Any positive benefits I have gained from Squid, I have also seen from Synproxying port 80, and DNS sinkholing edgesuite.net and edgekey.net. I don't know why, but their Akamai servers are very brutal to some games. Unfortunately if you block Akamai, you cannot play some games or even use pokemon home, even if they seem to be connecting to Amazon Servers. I have found that instead of using Akamai servers, the Nintendo will instead use Cloudfront servers in some games, which are likely less overloaded load balancers.
Sorry I do not have any technical advice using tools. I am somewhat new to networking, and rather brute force everything. I have been trying different combinations and permutations of settings and router programs while I play every day for a couple of years now (frustrated the whole time when fqcodel would work great, but then stop.) I have TCP dumped the Switch a few times, and found flow control multicast packets, and that their servers do not support ECN. Their USB ethernet dongles are pretty garbage, and their USB 3.0 is artificially limited to USB 2.0 speeds, and they only "officially" support 100BASE-TX to begin with (no clue if that is full or half duplex, but I'd leave it on auto-negotiate as it may vary depending on the applicaiton.) I have found it helpful to disable flow control on every interface, and block their weird flow control servers by simply not NATtting to them. Here is a list of servers I allow via NAT while playing Smash and don't NAT any others:
Allow, by only NATting to these hosts on 443: <name>Nintendo_TCP</name>
<type>host</type>
<address>54.165.43.236 ec2-54-165-43-236.compute-1.amazonaws.com 44.228.255.28 ec2-44-228-255-28.us-west-2.compute.amazonaws.com 54.164.48.41 ec2-54-164-48-41.compute-1.amazonaws.com 54.234.230.189 ec2-54-234-230-189.compute-1.amazonaws.com 3.87.70.104 ec2-3-87-70-104.compute-1.amazonaws.com 3.171.168.228 3.85.164.15 ec2-3-85-164-15.compute-1.amazonaws.com ec2-54-146-70-182.compute-1.amazonaws.com 54.146.70.182 54.87.47.225 ec2-54-87-47-225.compute-1.amazonaws.com 54.25.120.81 nintendo.net 100.24.27.200 ec2-100-24-27-200.compute-1.amazonaws.com 35.83.110.155 ec2-35-83-110-155.us-west-2.compute.amazonaws.com 44.194.110.147 ec2-44-194-110-147.compute-1.amazonaws.com 44.212.21.196 ec2-44-212-21-196.compute-1.amazonaws.com 35.83.110.155 ec2-35-83-110-155.us-west-2.compute.amazonaws.com 18.238.171.73 18.238.171.72 18.238.171.78</address>fqcodel and fifo respectively probably work better over wifi because the wifi chip isn't necessarily constrained to 100Base-TX lan driver firmware, and while there is a chip that can technically report as 1000Base-T, it still has a tendency to repeatedly send flow control frames, even when limited to less than 100mbps. (lame)

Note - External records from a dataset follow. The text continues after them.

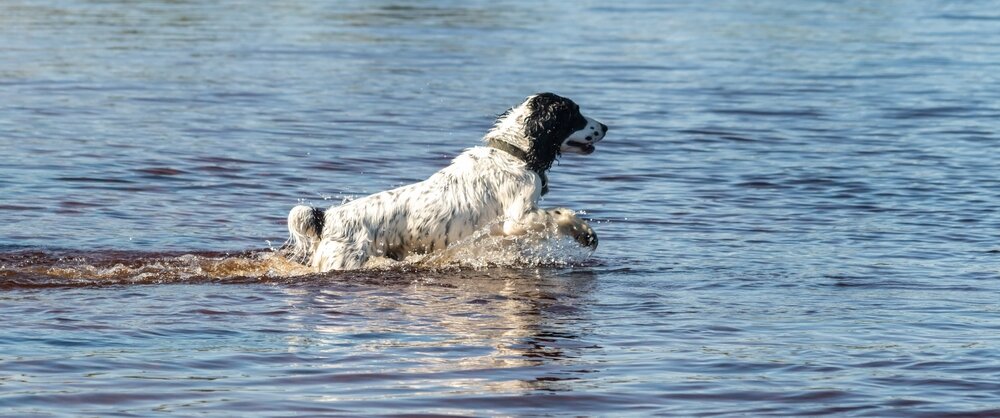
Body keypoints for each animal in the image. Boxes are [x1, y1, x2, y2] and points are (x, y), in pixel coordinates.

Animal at [284, 92, 608, 272]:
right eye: (576, 114)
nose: (605, 126)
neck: (512, 153)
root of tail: (327, 217)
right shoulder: (518, 217)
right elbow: (560, 215)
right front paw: (586, 234)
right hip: (344, 259)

I have ran suricata against the Nintendo quite a bit and haven't seen much of concern other than conficker, and google quic packets plus pfSense zcolo cloud packets flowing across the wrong threads in Suricata Worker Mode.
Some sysctls help a lot. And I have found it helpful to disable the scrub's IP random number assignment because of random id collisions, and disable ecn max retries because of no support by some players routers and the servers in general.